** ARBEITSAUFTRÄGE **
1 – Fassen Sie im Text über die Zulassung zur Rechtsanwaltschaft den Absatz, der mit „Die Zulassung zur Rechtsanwaltschaft ist zu versagen“ beginnt, als kurze Stichpunktliste zusammen. Die wesentlichen Aussagen müssen dabei erhalten bleiben.
2 – Führen Sie den Text über die Zulassung zur Rechtsanwaltschaft im Anschluss an seinen letzten Satz fort.

** VORGEGEBENER TEXT **
::::::::

Die Zulassung zur Rechtsanwaltschaft ist zu versagen, wenn der Bewerber eine Tätigkeit ausübt, die mit dem Beruf des Rechtsanwalts, inbesondere seiner Stellung als unabhängiges Organ der Rechtspflege nicht vereinbar ist oder das Vertrauen in seine Unabhängigkeit gefährden kann (§ 7 Nr. 8 BRAO). Die Regelung des § 7 Nr. 8 BRAO greift in das Grundrecht der Freiheit der Berufswahl (Art. 12 Abs. 1 GG) ein, welches auch das Recht umfasst, mehrere Berufe zu wählen und nebeneinander auszuüben (BVerfGE 87, 287, 316 = NJW 1993, 317, 318) . Wird die Freiheit der Berufswahl mit dem Ziel beschränkt, die Verbindung bestimmter beruflicher Tätigkeiten auszuschließen, so ist das nur durch Gesetz oder aufgrund eines Gesetzes und nur zum Schutze eines besonders wichtigen Gemeinschaftsgutes im Rahmen der Verhältnismäßigkeit zulässig. Gegen die Zulassungsschranke des § 7 Nr. 8 BRAO als solche bestehen - ebenso wie gegen die Widerrufsregelung des § 14 Abs. 2 Nr. 8 BRAO - von Verfassungs wegen keine Bedenken (BVerfG NJW 1993, 317 ). Beide genannten Vorschriften sollen die Freiheit und Unabhängigkeit des Anwaltsberufs schützen (BT-Drucks. 12/4993, S. 24). Sie dienen dazu, die fachliche Kompetenz und Integrität sowie einen ausreichenden Handlungsspielraum der Rechtsanwälte zu sichern sowie die notwendigen Vertrauensgrundlagen zu schützen, welche die Rechtsanwaltschaft im Interesse einer funktionierenden Rechtspflege benötigt. Dabei kommt es für die Frage der Vereinbarkeit des Anwaltsberufs mit anderen Tätigkeiten nicht nur auf die Integrität des einzelnen Bewerbers und die Besonderheiten seiner beruflichen Situation an. Zu prüfen ist auch, ob die Ausübung des zweiten Berufs beim rechtsuchenden Publikum begründete Zweifel an der Unabhängigkeit und Kompetenz des Rechtsanwalts erwecken müsste und dadurch das Ansehen der Rechtsanwaltschaft insgesamt in Mitleidenschaft gezogen würde (BVerfG NJW 1993, 317, 319) .

::::::::

** AUSGANGSDATEN **
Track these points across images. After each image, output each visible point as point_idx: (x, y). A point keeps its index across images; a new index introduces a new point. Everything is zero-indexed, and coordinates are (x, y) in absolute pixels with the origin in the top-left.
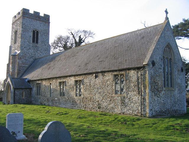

::::::::

** LÖSUNGEN **
1 –
- Nach § 7 Nr. 8 BRAO wird die Zulassung zur Rechtsanwaltschaft versagt, wenn der Bewerber eine Tätigkeit ausübt, die mit dem Anwaltsberuf unvereinbar ist. Das gilt besonders, wenn sie seiner Stellung als unabhängiges Organ der Rechtspflege widerspricht oder das Vertrauen in seine Unabhängigkeit gefährden kann.
- Diese Regelung greift in die Freiheit der Berufswahl nach Art. 12 Abs. 1 GG ein. Diese Freiheit umfasst auch das Recht, mehrere Berufe nebeneinander auszuüben.
- Eine solche Beschränkung ist nur durch Gesetz oder aufgrund eines Gesetzes zulässig. Sie muss dem Schutz eines besonders wichtigen Gemeinschaftsgutes dienen und verhältnismäßig sein.
- Gegen § 7 Nr. 8 BRAO und gegen die Widerrufsregelung des § 14 Abs. 2 Nr. 8 BRAO bestehen keine verfassungsrechtlichen Bedenken.
- Beide Vorschriften schützen die Freiheit und Unabhängigkeit des Anwaltsberufs. Sie sichern die fachliche Kompetenz, die Integrität und einen ausreichenden Handlungsspielraum der Rechtsanwälte. Außerdem schützen sie die Vertrauensgrundlagen, die für eine funktionierende Rechtspflege nötig sind.
- Bei der Prüfung der Vereinbarkeit zählen nicht nur die Integrität des Bewerbers und seine berufliche Situation. Zu prüfen ist auch, ob der zweite Beruf beim rechtsuchenden Publikum begründete Zweifel an Unabhängigkeit und Kompetenz wecken müsste und so dem Ansehen der gesamten Rechtsanwaltschaft schaden würde.

2 –
2.

Die Tätigkeit der Antragstellerin als juristische Mitarbeiterin im Rechtsamt der Stadt K. ist mit dem Beruf des Rechtsanwalts unvereinbar und steht daher ihrer Zulassung zur Rechtsanwaltschaft entgegen.

a)

Die anwaltliche Berufsausübung, die durch den Grundsatz der freien Advokatur gekennzeichnet ist, unterliegt unter der Herrschaft des Grundgesetzes der freien und unreglementierten Selbstbestimmung des einzelnen Rechtsanwalts. Der Schutz der anwaltlichen Berufsausübung vor staatlicher Kontrolle und Bevormundung liegt dabei nicht allein im individuellen Interesse des einzelnen Rechtsanwalts oder des einzelnen Rechtsuchenden, sondern auch im Interesse der Allgemeinheit an einer wirksamen und rechtsstaatlich geordneten Rechtspflege. Die Herauslösung des Anwaltsberufs aus beamtenähnlichen Bindungen und seine Anerkennung als ein vom Staat unabhängiger freier Beruf kann als ein wesentliches Element des Bemühens um rechtsstaatliche Begrenzung der staatlichen Macht gesehen werden (BVerfG NJW 2007, 2317, 2318).

b)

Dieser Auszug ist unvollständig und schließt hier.